Monday, August 24, 2009

Further Reflections...

Got to thinking about this journey I am on and realized that over the past 6 months I have had bouts of wanting to get the whole process over with yesterday, coupled with times of savoring the moment. In reality there are times when I am angry with myself for not having completed my education 25 years earlier, especially on those occasions I have earned less than credentialed co-workers with far less expertise and experience than I. Alas however, I recognize I am on the home stretch of the first leg of my journey and each accomplishment means that much more to me, and at the end of the day I will have realized something that I have dreamt of for many years.

French Class

"Bonjour, madame. Comment vous appelez-vous? "
Je m'appelle... ."
I made it through French class. This conversation took me way back to my high school days in Madame Holder's class. My new instructor, Dr. Diallo or Madame Diallo as she prefers to be called, is very endearing and so far has made class enjoyable. No boring verb conjugation here, just rapid fire total immersion. I think I may become fluent in French yet!

The funniest thing in class however was during introductions. Madame Diallo passed from student to student assigning titles, "Monsieur... , Mademoiselle..., Mademoiselle..., Monsieur... ." When she gets to me, she politely, hesitantly says, "Mademoiselle... ." I politely say "Madame," and we all laugh. Shoot, I'm probably the same age as my professor and the same age as my fellow classmates' parents.

Juggling the Various Aspects of My Life

In our school district, today is also the first day of school for elementary, middle and high school students.
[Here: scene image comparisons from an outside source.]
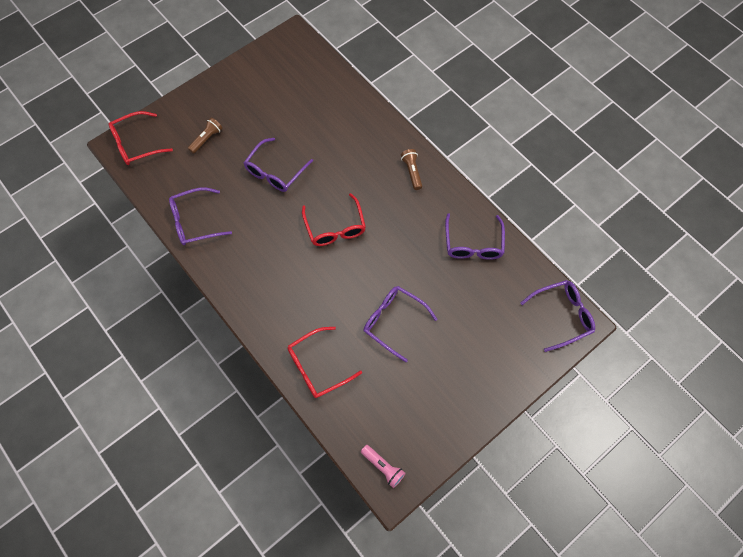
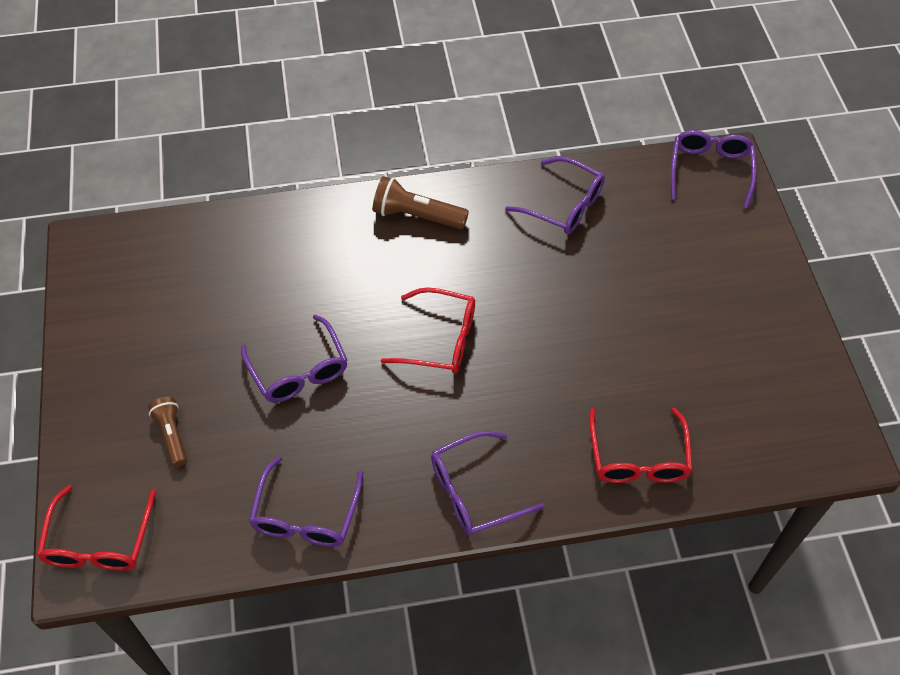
camera: 60 degrees left, 10 degrees down
(383, 467) = (816, 447): pink flashlight -> none
(393, 321) = (621, 340): purple glasses -> purple glasses (474, 491)
(412, 172) = (416, 216): brown flashlight -> brown flashlight, size x1.52

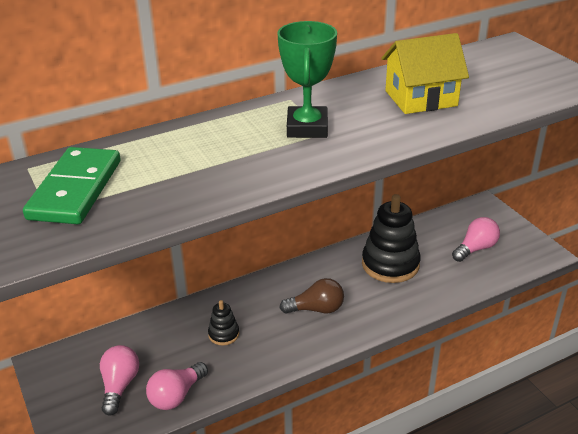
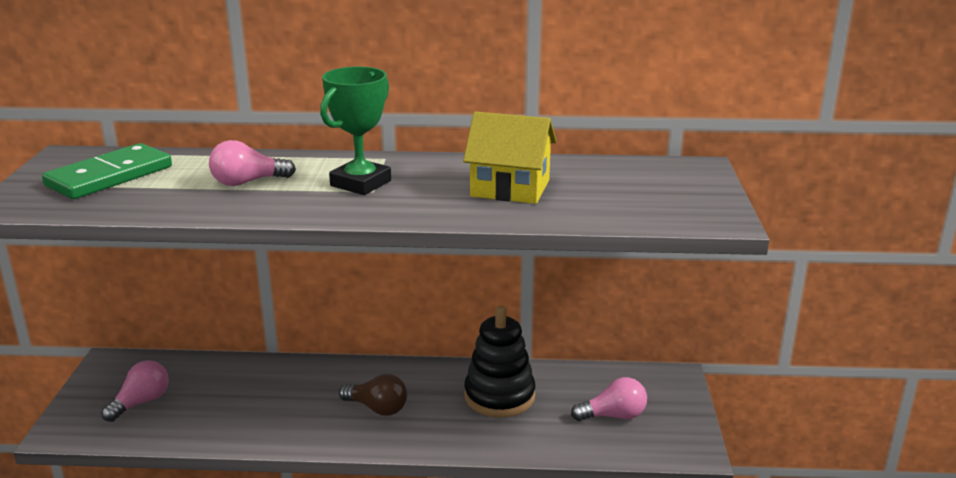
camera: 30 degrees right, 10 degrees down
(176, 395) = (174, 429): pink light bulb -> pink light bulb (247, 182)
(223, 334) = (270, 396): black stacking toy -> none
Unlike many others my age, I have two children under the age of 18 still at home, a 9 year-old and a 16 year-old. My 9 year-old son is homeschooled, therefore before I leave for campus I must get him started on his own studies. My 16 year-old however is also a college student, embarking on her freshman year at Tallahassee Community College. Life will be hectic, but I am a believer in taking each day as it comes, while meeting the challenges head on, of course with the ever present support of my husband. My daughter and I will have to share a vehicle for the time being, therefore we will have to synchronize our schedules. That'll be fun with a teenager -- they always seem to think that their whims of the moment take precedence over whatever else is happening. I think there will be a few days that I will be left to find my own way, over the 20 miles to the house. Stay tuned...

Sunday, August 23, 2009

Reflections...

Looking back over the years, it has often seemed as though there was a force conspiring against me, to deter me from completing my college education; not that I didn't often have a hand in it myself. I can't count the times on both hands, when I attempted to embark on the journey toward further education, just to be hindered by one situation or the other. Initially, the commitment of family and then the lack of money were my greatest hindrances. Never-the-less, the desire to pursue a college education stayed strong. I see now that this desire has perhaps been one of the greatest motivating factors in my life -- my reason to get up each morning -- knowing that one day I will reach my dream. On numerous occasions I have shelved my college education plans, just to take them out and dust them off, for another whirl of a try. The point is, I have never given up and I won't give up! I will not let circumstances that surround me, the naysayers that confront me, write my destiny. The one constant in my life is my desire to succeed and eventually receive the letters... PhD. And also at this juncture I have the support of my darling husband, which means a lot to me.

Entering my Junior Year

In January of 2009 my husband encouraged me to return to college as a full-time college student. After more than 3 decades of collecting college credits here and there, I was happy to find, on enrollment at Tallahassee Community College, that I was only 20 credits away from receiving an AA Degree. From February through July I was able to complete 21 credits and on July 7th, 2009 (my 18th wedding anniversary) I graduated from TCC with an AA Degree. Tomorrow I will begin my junior year at Florida A & M University majoring in English.

Go Rattlers!!!!!
(Florida A & M University's mascot is the rattle snake.)